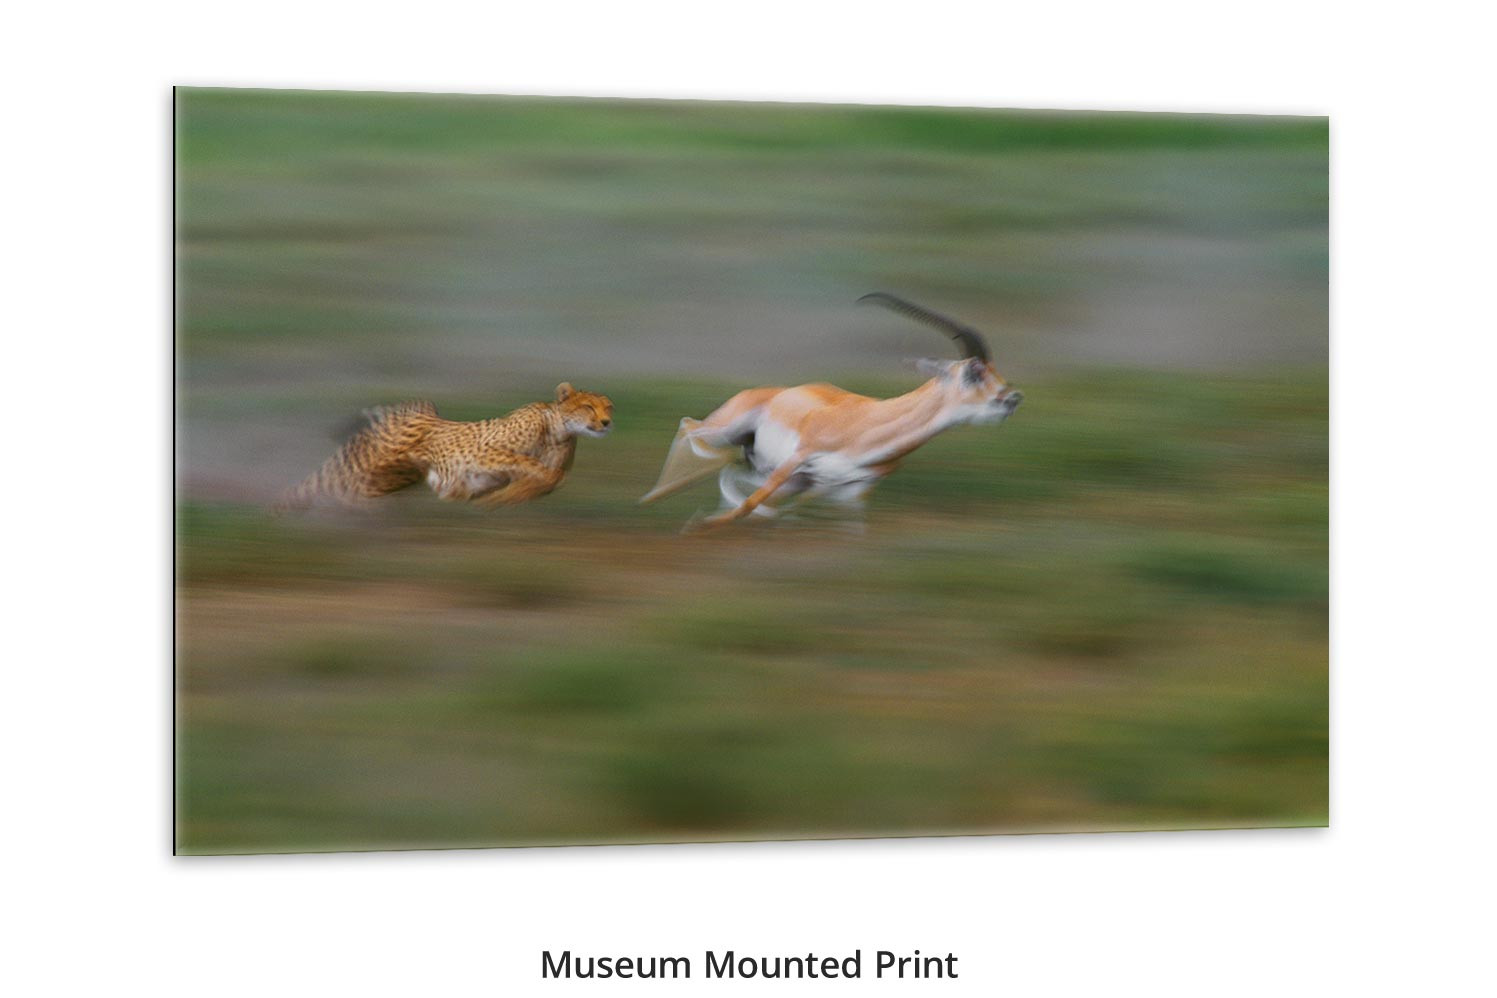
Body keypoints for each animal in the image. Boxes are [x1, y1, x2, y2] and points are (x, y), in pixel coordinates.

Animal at [275, 382, 613, 512]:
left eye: (608, 406)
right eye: (588, 406)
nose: (607, 422)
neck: (558, 430)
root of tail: (422, 408)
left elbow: (541, 481)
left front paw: (496, 500)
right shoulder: (485, 451)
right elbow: (541, 469)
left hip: (388, 477)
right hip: (368, 464)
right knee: (317, 484)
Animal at [640, 293, 1024, 530]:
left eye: (996, 371)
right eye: (974, 371)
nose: (1012, 398)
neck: (866, 425)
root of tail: (776, 392)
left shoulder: (846, 490)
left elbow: (851, 527)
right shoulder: (798, 459)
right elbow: (748, 506)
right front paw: (700, 525)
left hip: (776, 473)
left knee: (727, 468)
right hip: (729, 432)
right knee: (689, 427)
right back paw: (651, 498)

Exercise aim:
I would like you to restate word for word the lines from the one with "right eye: (588, 406)" through the last line of the material above, and only those.

Solution to this problem:
right eye: (588, 406)
nose: (607, 422)
neck: (558, 430)
root of tail: (422, 408)
left elbow: (541, 481)
left front paw: (496, 500)
right shoulder: (485, 451)
right elbow: (541, 469)
left hip: (388, 477)
right hip: (368, 464)
right knee: (317, 484)
Animal at [640, 293, 1024, 530]:
left eye: (996, 371)
right eye: (974, 371)
nose: (1012, 398)
neck: (866, 425)
root of tail: (776, 392)
left shoulder: (846, 490)
left elbow: (851, 527)
right shoulder: (798, 459)
right elbow: (748, 506)
right front paw: (700, 525)
left hip: (776, 473)
left knee: (727, 468)
right hip: (729, 432)
right knee: (689, 427)
right back paw: (651, 498)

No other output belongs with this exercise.